For a child who appears to be experiencing genuine distress about their gender, the NHS pathway is through the GP, who can refer to CAMHS (Child and Adolescent Mental Health Services). The specialist pathway has historically been through the Gender Identity Development Service (GIDS) at the Tavistock, which is currently being restructured following the Cass Review (2024) into regional centres.

What Parents Can Do

For children with typical gender-nonconforming expression: allow the expression. Do not suppress it. Provide access to a range of toys, activities, and clothing without categorising them by gender. The research on children raised with flexible gender norms shows better outcomes on emotional wellbeing and self-esteem measures than children raised with rigid binary gender rules.

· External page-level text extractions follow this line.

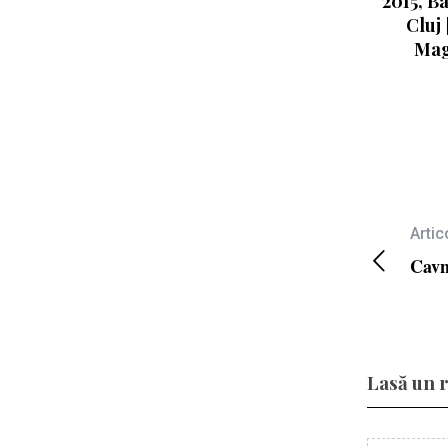
2015, Ba
Cluj 
Mag
Artic
Cavn
Lasă un 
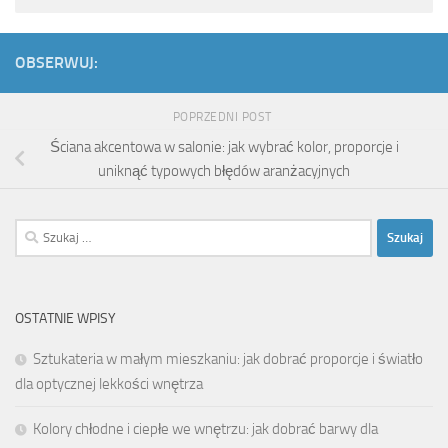
OBSERWUJ:
POPRZEDNI POST
Ściana akcentowa w salonie: jak wybrać kolor, proporcje i
uniknąć typowych błędów aranżacyjnych
Szukaj:
OSTATNIE WPISY
Sztukateria w małym mieszkaniu: jak dobrać proporcje i światło
dla optycznej lekkości wnętrza
Kolory chłodne i ciepłe we wnętrzu: jak dobrać barwy dla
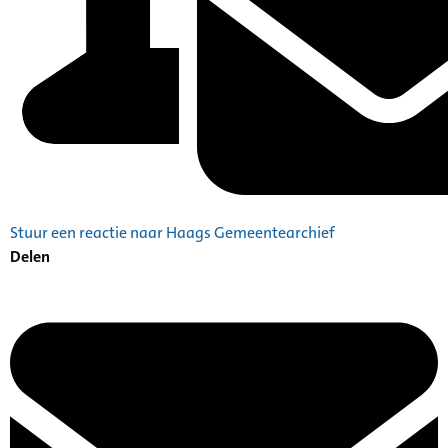
Stuur een reactie naar Haags Gemeentearchief
Delen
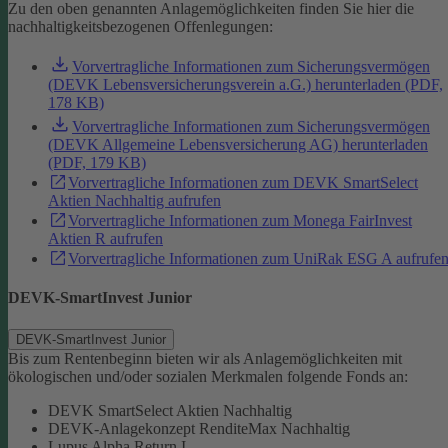
Zu den oben genannten Anlagemöglichkeiten finden Sie hier die
nachhaltigkeitsbezogenen Offenlegungen:
Vorvertragliche Informationen zum Sicherungsvermögen
(DEVK Lebensversicherungsverein a.G.) herunterladen (PDF,
178 KB)
Vorvertragliche Informationen zum Sicherungsvermögen
(DEVK Allgemeine Lebensversicherung AG) herunterladen
(PDF, 179 KB)
Vorvertragliche Informationen zum DEVK SmartSelect
Aktien Nachhaltig aufrufen
Vorvertragliche Informationen zum Monega FairInvest
Aktien R aufrufen
Vorvertragliche Informationen zum UniRak ESG A aufrufe
DEVK-SmartInvest Junior
DEVK-SmartInvest Junior
Bis zum Rentenbeginn bieten wir als Anlagemöglichkeiten mit
ökologischen und/oder sozialen Merkmalen folgende Fonds an:
DEVK SmartSelect Aktien Nachhaltig
DEVK-Anlagekonzept RenditeMax Nachhaltig
Lupus Alpha Return I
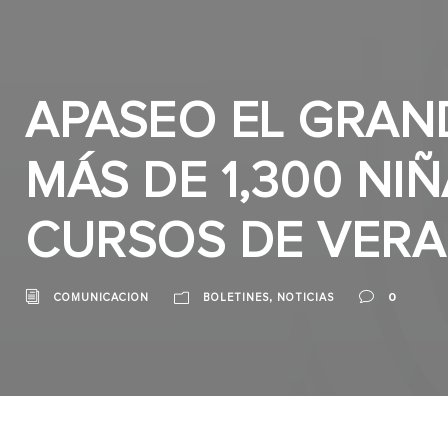
APASEO EL GRAN
MÁS DE 1,300 NI
CURSOS DE VER
,
0
COMUNICACION
BOLETINES
NOTICIAS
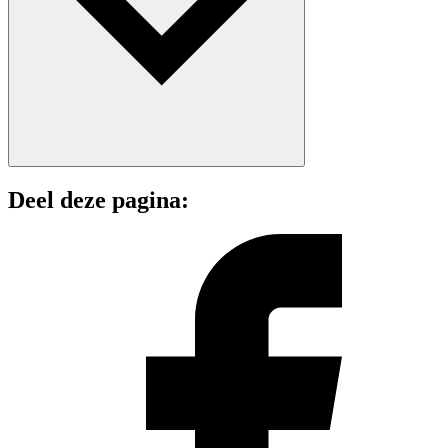
Deel deze pagina:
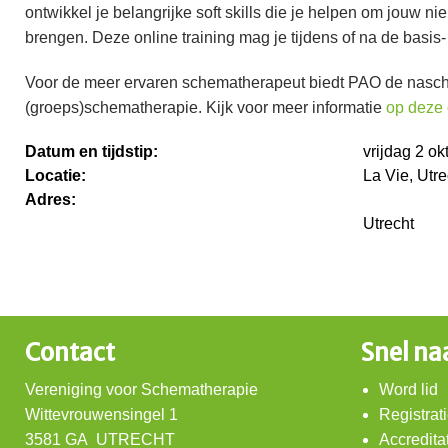
ontwikkel je belangrijke soft skills die je helpen om jouw n
brengen. Deze online training mag je tijdens of na de basi
Voor de meer ervaren schematherapeut biedt PAO de nascho
(groeps)schematherapie. Kijk voor meer informatie
op deze 
Datum en tijdstip:
vrijdag 2 o
Locatie:
La Vie, Utre
Adres:
Utrecht
Contact
Snel na
Vereniging voor Schematherapie
Word lid
Wittevrouwensingel 1
Registrat
3581 GA UTRECHT
Accredita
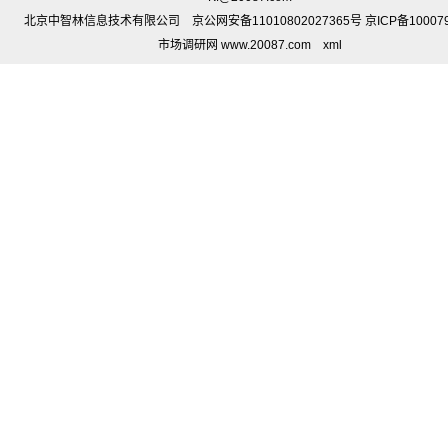
北京中智林信息技术有限公司 京公网安备11010802027365号 京ICP备10007
市场调研网 www.20087.com
xml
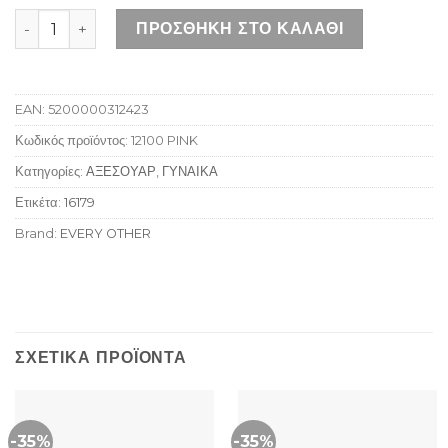
EVERY OTHER ZIP ROUND PURSE PINK ποσότητα
ΠΡΟΣΘΉΚΗ ΣΤΟ ΚΑΛΆΘΙ
EAN:
5200000312423
Κωδικός προϊόντος:
12100 PINK
Κατηγορίες:
ΑΞΕΣΟΥΑΡ
,
ΓΥΝΑΙΚΑ
Ετικέτα:
16179
Brand:
EVERY OTHER
ΣΧΕΤΙΚΆ ΠΡΟΪΌΝΤΑ
-35%
-35%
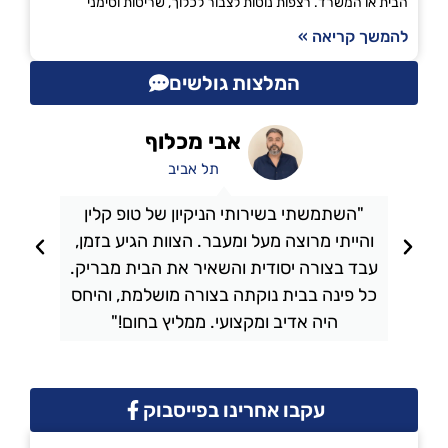
הבית או המשרד. רצפות נוטות לצבור לכלוך, שריטות וסימני
להמשך קריאה »
המלצות גולשים
אבי מכלוף
תל אביב
"השתמשתי בשירותי הניקיון של טופ קלין
והייתי מרוצה מעל ומעבר. הצוות הגיע בזמן,
ו
עבד בצורה יסודית והשאיר את הבית מבריק.
כל פינה בבית נוקתה בצורה מושלמת, והיחס
ה
היה אדיב ומקצועי. ממליץ בחום!"
עקבו אחרינו בפייסבוק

For children who are showing persistent, insistent, consistent identification with a different gender and experiencing distress: affirm the child's identity while seeking guidance from a GP or CAMHS. Do not attempt to manage this without clinical support. Conversion practices (attempting to change a child's gender identity through any means) are harmful and are prohibited in England.

Key Takeaways

Children begin to develop a sense of gender identity from around 18 months to two years, typically labelling themselves as a boy or girl. Consistent gender identity is usually established by three to four years. Gender expression (how a child expresses their gender through clothing, toys, activities, and behaviour) varies widely and does not reliably indicate gender identity. Most gender-nonconforming behaviour in young children, boys who prefer dresses, girls who prefer trucks, reflects normal variation in expression rather than a sign of gender dysphoria. Gender dysphoria, in which the child's identified gender persistently and consistently differs from the gender assigned at birth, is a distinct clinical presentation that warrants specialist support and has specific NHS pathways.